Suara hentakan kaki dengan irama teratur terdengar menyatu dengan gemerincing dari gelang tangan yang dipakai perempuan yang sedang berjalan di antara lorong-lorong gedung. Perkuliahan sudah dimulai dan ini adalah kesekian kalinya dia terlambat. Dosen yang sama, waktu yang sama dan alasan yang sama.
Ketika hampir sampai di ruang kelas, dirasakan darahnya berdesir cepat dari ujung kepala ke ujung kaki. Temannya segera memberi kode agar perempuan itu masuk ketika melihat perempuan itu masih berdiri kaku disamping pintu.
Perempuan itu mundur selangkah, menarik badan lalu duduk di bangku kayu panjang di samping pintu masuk. Dia menolak ide yang diberikan temannya. Pikirannya terbayang akan kejadian minggu lalu dimana dia ditegur oleh dosen itu karena alasan yang sama.
Perempuan itu sesekali mengintip ke dalam kelas. Ruangan sudah penuh, keluhnya.
Tiba-tiba dari dalam kelas terdengar teguran kepada temannya yang tidak konsentrasi mengikuti perkuliahan yang diberikan-tentu saja hal itu-semakin menciutkan nyalinya.
Perempuan itu berdiri, hendak mengintip lagi nasib temannya, namun tanpa disadari sekarang dosen itu malah ada dihadapannya.
“Kamu tau jam berapa ini?” tanya dosen itu keras.

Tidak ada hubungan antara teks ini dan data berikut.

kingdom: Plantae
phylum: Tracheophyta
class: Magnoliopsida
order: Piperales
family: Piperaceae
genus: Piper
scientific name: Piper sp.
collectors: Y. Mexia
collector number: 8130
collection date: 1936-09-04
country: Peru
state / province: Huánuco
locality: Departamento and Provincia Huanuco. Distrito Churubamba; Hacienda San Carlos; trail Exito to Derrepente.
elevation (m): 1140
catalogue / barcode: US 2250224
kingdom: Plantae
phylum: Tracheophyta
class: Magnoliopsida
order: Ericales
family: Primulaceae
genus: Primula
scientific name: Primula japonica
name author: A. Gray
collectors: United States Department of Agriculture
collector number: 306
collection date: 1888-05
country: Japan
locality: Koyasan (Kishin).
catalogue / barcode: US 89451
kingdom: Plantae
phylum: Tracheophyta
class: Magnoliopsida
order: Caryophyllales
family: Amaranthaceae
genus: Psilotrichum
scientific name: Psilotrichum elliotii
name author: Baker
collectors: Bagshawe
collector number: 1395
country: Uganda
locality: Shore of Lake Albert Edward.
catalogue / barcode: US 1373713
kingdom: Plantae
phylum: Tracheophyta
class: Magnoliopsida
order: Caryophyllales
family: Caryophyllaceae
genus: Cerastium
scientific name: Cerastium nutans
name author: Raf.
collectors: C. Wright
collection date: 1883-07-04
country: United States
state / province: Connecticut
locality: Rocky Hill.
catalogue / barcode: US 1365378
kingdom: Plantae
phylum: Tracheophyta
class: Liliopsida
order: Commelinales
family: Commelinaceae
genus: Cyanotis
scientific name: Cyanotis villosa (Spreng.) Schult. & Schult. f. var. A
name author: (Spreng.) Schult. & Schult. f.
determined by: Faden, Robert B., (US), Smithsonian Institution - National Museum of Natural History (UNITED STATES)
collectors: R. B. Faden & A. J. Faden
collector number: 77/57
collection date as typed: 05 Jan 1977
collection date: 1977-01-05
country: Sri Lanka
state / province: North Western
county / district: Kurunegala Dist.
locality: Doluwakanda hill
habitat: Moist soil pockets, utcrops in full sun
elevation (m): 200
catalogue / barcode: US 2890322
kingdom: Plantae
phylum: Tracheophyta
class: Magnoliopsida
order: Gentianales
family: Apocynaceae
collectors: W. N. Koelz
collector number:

“Kalau memang tidak mau masuk kelas saya, saya harap kamu tidak mengganggu teman yang lain yang sedang mengikuti perkuliahan yang saya berikan. Mengerti?” tanyanya kembali.
“Mengerti, Pak,” jawab perempuan itu sambil tertunduk. Malu sekali.
Dosen itu kembali ke dalam kelas dan setiap pasang mata menatap perempuan itu prihatin. Tapi, itu tidak berlangsung lama karena semenit kemudian dosen itu sudah kembali sibuk dengan materi perkuliahan.
Perempuan itu menyingkir, dia berjalan lemas ke kantin. Dia duduk di bangku lipat sambil memperhatikan sekitar yang sepi. Beberapa saat kemudian sebuah pesan singkat masuk ke hapenya,.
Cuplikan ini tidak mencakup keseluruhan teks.